L'expérience nous montre que ce n'est pas de la science-fiction : combien de tentatives de "codes malveillants" voire intrusifs, notamment en termes de données personnelles, ont échoué sous la pression de la dénonciation des internautes ? Bottom-up toujours. Pour ne même pas aborder les questions de Wikileaks ou, plus récemment, d'Edward Snowden.

De là à imaginer que la fabrique de la Loi (qui était mon point de départ) puisse se faire de la même façon il n'y a - en effet - qu'un pas. Tout simplement parce que la nature même du "besoin de Loi" est en train de changer, en témoigne cette fameuse accumulation de textes relatifs à internet à laquelle je faisais référence.
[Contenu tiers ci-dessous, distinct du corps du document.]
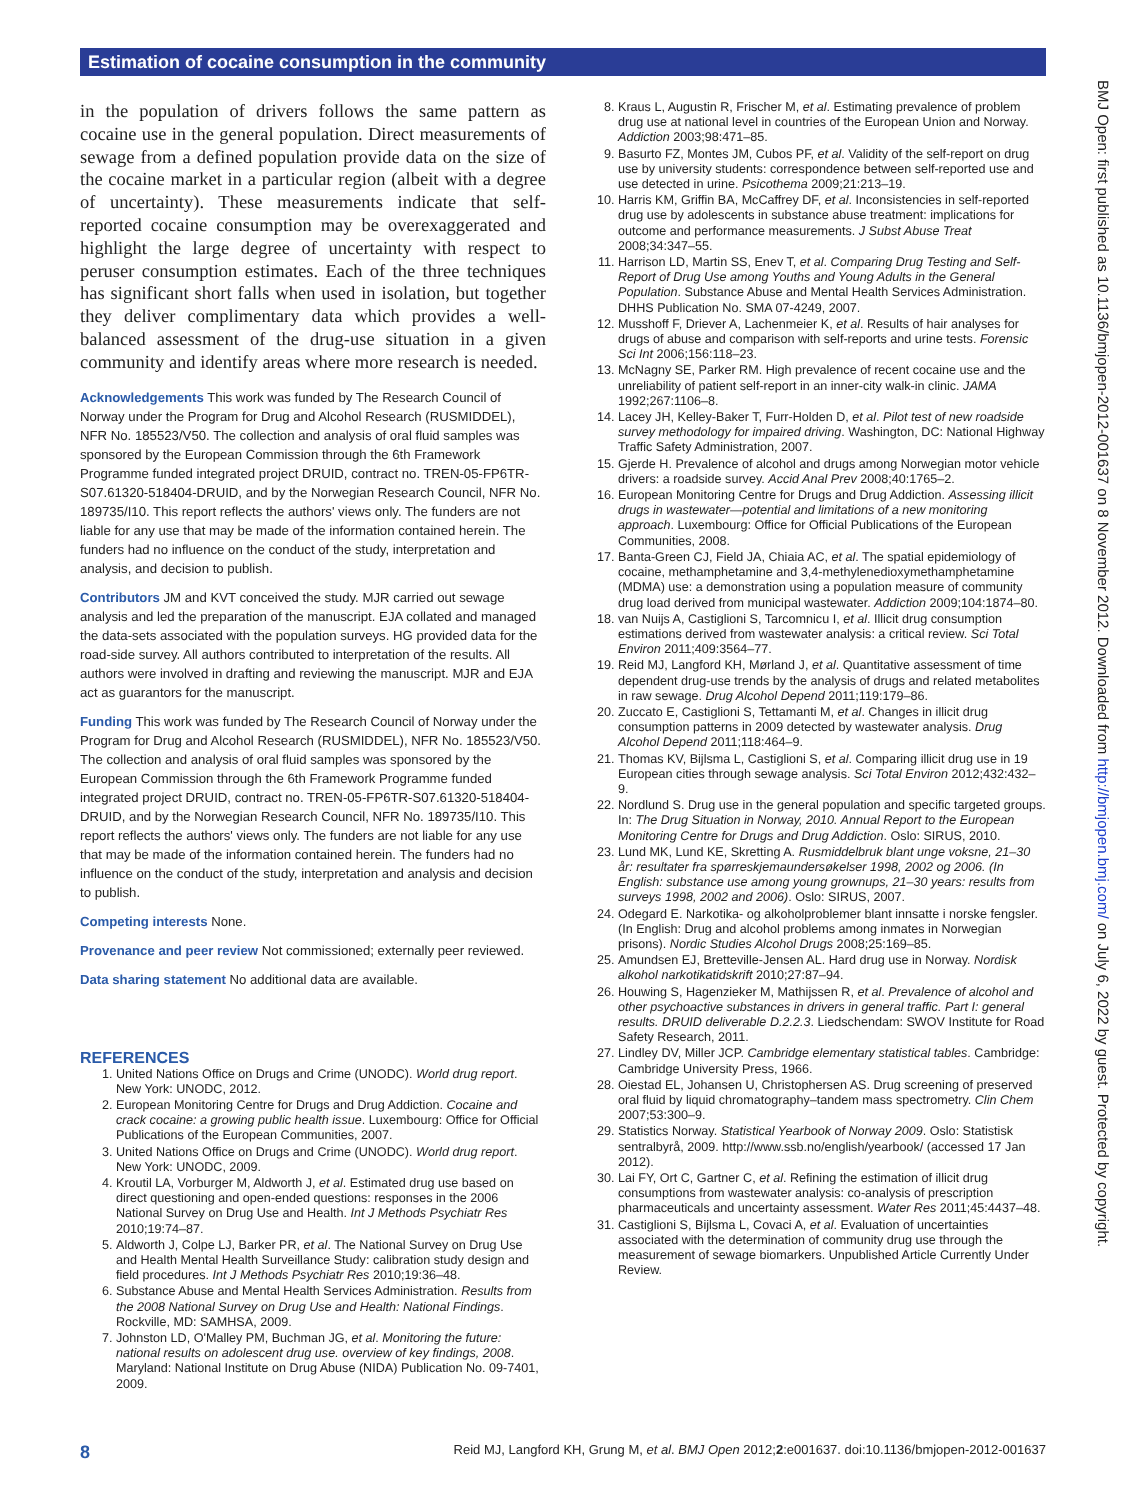Estimation of cocaine consumption in the community
in the population of drivers follows the same pattern as cocaine use in the general population. Direct measurements of sewage from a defined population provide data on the size of the cocaine market in a particular region (albeit with a degree of uncertainty). These measurements indicate that self-reported cocaine consumption may be overexaggerated and highlight the large degree of uncertainty with respect to peruser consumption estimates. Each of the three techniques has significant short falls when used in isolation, but together they deliver complimentary data which provides a well-balanced assessment of the drug-use situation in a given community and identify areas where more research is needed.
Acknowledgements This work was funded by The Research Council of Norway under the Program for Drug and Alcohol Research (RUSMIDDEL), NFR No. 185523/V50. The collection and analysis of oral fluid samples was sponsored by the European Commission through the 6th Framework Programme funded integrated project DRUID, contract no. TREN-05-FP6TR-S07.61320-518404-DRUID, and by the Norwegian Research Council, NFR No. 189735/I10. This report reflects the authors' views only. The funders are not liable for any use that may be made of the information contained herein. The funders had no influence on the conduct of the study, interpretation and analysis, and decision to publish.
Contributors JM and KVT conceived the study. MJR carried out sewage analysis and led the preparation of the manuscript. EJA collated and managed the data-sets associated with the population surveys. HG provided data for the road-side survey. All authors contributed to interpretation of the results. All authors were involved in drafting and reviewing the manuscript. MJR and EJA act as guarantors for the manuscript.
Funding This work was funded by The Research Council of Norway under the Program for Drug and Alcohol Research (RUSMIDDEL), NFR No. 185523/V50. The collection and analysis of oral fluid samples was sponsored by the European Commission through the 6th Framework Programme funded integrated project DRUID, contract no. TREN-05-FP6TR-S07.61320-518404-DRUID, and by the Norwegian Research Council, NFR No. 189735/I10. This report reflects the authors' views only. The funders are not liable for any use that may be made of the information contained herein. The funders had no influence on the conduct of the study, interpretation and analysis and decision to publish.
Competing interests None.
Provenance and peer review Not commissioned; externally peer reviewed.
Data sharing statement No additional data are available.
REFERENCES
1. United Nations Office on Drugs and Crime (UNODC). World drug report. New York: UNODC, 2012.
2. European Monitoring Centre for Drugs and Drug Addiction. Cocaine and crack cocaine: a growing public health issue. Luxembourg: Office for Official Publications of the European Communities, 2007.
3. United Nations Office on Drugs and Crime (UNODC). World drug report. New York: UNODC, 2009.
4. Kroutil LA, Vorburger M, Aldworth J, et al. Estimated drug use based on direct questioning and open-ended questions: responses in the 2006 National Survey on Drug Use and Health. Int J Methods Psychiatr Res 2010;19:74–87.
5. Aldworth J, Colpe LJ, Barker PR, et al. The National Survey on Drug Use and Health Mental Health Surveillance Study: calibration study design and field procedures. Int J Methods Psychiatr Res 2010;19:36–48.
6. Substance Abuse and Mental Health Services Administration. Results from the 2008 National Survey on Drug Use and Health: National Findings. Rockville, MD: SAMHSA, 2009.
7. Johnston LD, O'Malley PM, Buchman JG, et al. Monitoring the future: national results on adolescent drug use. overview of key findings, 2008. Maryland: National Institute on Drug Abuse (NIDA) Publication No. 09-7401, 2009.
8. Kraus L, Augustin R, Frischer M, et al. Estimating prevalence of problem drug use at national level in countries of the European Union and Norway. Addiction 2003;98:471–85.
9. Basurto FZ, Montes JM, Cubos PF, et al. Validity of the self-report on drug use by university students: correspondence between self-reported use and use detected in urine. Psicothema 2009;21:213–19.
10. Harris KM, Griffin BA, McCaffrey DF, et al. Inconsistencies in self-reported drug use by adolescents in substance abuse treatment: implications for outcome and performance measurements. J Subst Abuse Treat 2008;34:347–55.
11. Harrison LD, Martin SS, Enev T, et al. Comparing Drug Testing and Self-Report of Drug Use among Youths and Young Adults in the General Population. Substance Abuse and Mental Health Services Administration. DHHS Publication No. SMA 07-4249, 2007.
12. Musshoff F, Driever A, Lachenmeier K, et al. Results of hair analyses for drugs of abuse and comparison with self-reports and urine tests. Forensic Sci Int 2006;156:118–23.
13. McNagny SE, Parker RM. High prevalence of recent cocaine use and the unreliability of patient self-report in an inner-city walk-in clinic. JAMA 1992;267:1106–8.
14. Lacey JH, Kelley-Baker T, Furr-Holden D, et al. Pilot test of new roadside survey methodology for impaired driving. Washington, DC: National Highway Traffic Safety Administration, 2007.
15. Gjerde H. Prevalence of alcohol and drugs among Norwegian motor vehicle drivers: a roadside survey. Accid Anal Prev 2008;40:1765–2.
16. European Monitoring Centre for Drugs and Drug Addiction. Assessing illicit drugs in wastewater—potential and limitations of a new monitoring approach. Luxembourg: Office for Official Publications of the European Communities, 2008.
17. Banta-Green CJ, Field JA, Chiaia AC, et al. The spatial epidemiology of cocaine, methamphetamine and 3,4-methylenedioxymethamphetamine (MDMA) use: a demonstration using a population measure of community drug load derived from municipal wastewater. Addiction 2009;104:1874–80.
18. van Nuijs A, Castiglioni S, Tarcomnicu I, et al. Illicit drug consumption estimations derived from wastewater analysis: a critical review. Sci Total Environ 2011;409:3564–77.
19. Reid MJ, Langford KH, Mørland J, et al. Quantitative assessment of time dependent drug-use trends by the analysis of drugs and related metabolites in raw sewage. Drug Alcohol Depend 2011;119:179–86.
20. Zuccato E, Castiglioni S, Tettamanti M, et al. Changes in illicit drug consumption patterns in 2009 detected by wastewater analysis. Drug Alcohol Depend 2011;118:464–9.
21. Thomas KV, Bijlsma L, Castiglioni S, et al. Comparing illicit drug use in 19 European cities through sewage analysis. Sci Total Environ 2012;432:432–9.
22. Nordlund S. Drug use in the general population and specific targeted groups. In: The Drug Situation in Norway, 2010. Annual Report to the European Monitoring Centre for Drugs and Drug Addiction. Oslo: SIRUS, 2010.
23. Lund MK, Lund KE, Skretting A. Rusmiddelbruk blant unge voksne, 21–30 år: resultater fra spørreskjemaundersøkelser 1998, 2002 og 2006. (In English: substance use among young grownups, 21–30 years: results from surveys 1998, 2002 and 2006). Oslo: SIRUS, 2007.
24. Odegard E. Narkotika- og alkoholproblemer blant innsatte i norske fengsler. (In English: Drug and alcohol problems among inmates in Norwegian prisons). Nordic Studies Alcohol Drugs 2008;25:169–85.
25. Amundsen EJ, Bretteville-Jensen AL. Hard drug use in Norway. Nordisk alkohol narkotikatidskrift 2010;27:87–94.
26. Houwing S, Hagenzieker M, Mathijssen R, et al. Prevalence of alcohol and other psychoactive substances in drivers in general traffic. Part I: general results. DRUID deliverable D.2.2.3. Liedschendam: SWOV Institute for Road Safety Research, 2011.
27. Lindley DV, Miller JCP. Cambridge elementary statistical tables. Cambridge: Cambridge University Press, 1966.
28. Oiestad EL, Johansen U, Christophersen AS. Drug screening of preserved oral fluid by liquid chromatography–tandem mass spectrometry. Clin Chem 2007;53:300–9.
29. Statistics Norway. Statistical Yearbook of Norway 2009. Oslo: Statistisk sentralbyrå, 2009. http://www.ssb.no/english/yearbook/ (accessed 17 Jan 2012).
30. Lai FY, Ort C, Gartner C, et al. Refining the estimation of illicit drug consumptions from wastewater analysis: co-analysis of prescription pharmaceuticals and uncertainty assessment. Water Res 2011;45:4437–48.
31. Castiglioni S, Bijlsma L, Covaci A, et al. Evaluation of uncertainties associated with the determination of community drug use through the measurement of sewage biomarkers. Unpublished Article Currently Under Review.
BMJ Open: first published as 10.1136/bmjopen-2012-001637 on 8 November 2012. Downloaded from http://bmjopen.bmj.com/ on July 6, 2022 by guest. Protected by copyright.
8 Reid MJ, Langford KH, Grung M, et al. BMJ Open 2012;2:e001637. doi:10.1136/bmjopen-2012-001637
On se prend à rêver d'un monde où il n'y a d'autre régulation que celle du code qui circule par l'individu qui l'utilise. D'où, d'ailleurs, l'importance essentielle d'apprendre le code aux enfants et ce dès que possible. Quelque chose que nous faisions avant en France, qui a disparu mais semble revenir. Il était temps. Parce que c'est la connaissance qui rend libre, et que, comme le dit l'un de mes contradicteurs, "internet est un accélérateur de diffusion".

Je me souviens d'une édition d'Autrans autour de 2006 ou un groupe de gamins canadiens d'environ 8/9 ans était venu montrer comment ils savaient, déjà, coder leur moteur de blog. A cette époque, en France, on faisait des "plans" pour expliquer aux enfants du même âge comment utiliser Word, Excel, Internet Explorer ... Le jour et la nuit. Le code et le web.

Si je reste perplexe face à cette "perspective d'internet" que j'ai comprise au travers des interventions de mes contradicteurs, je les remercie d'avoir pris le temps de les faire, parce qu'elles m'ont permis de remonter un peu plus loin dans ma propre connaissance et ma propre mémoire d'internet, et d'élargir le périmètre de ma réflexion sur le sujet.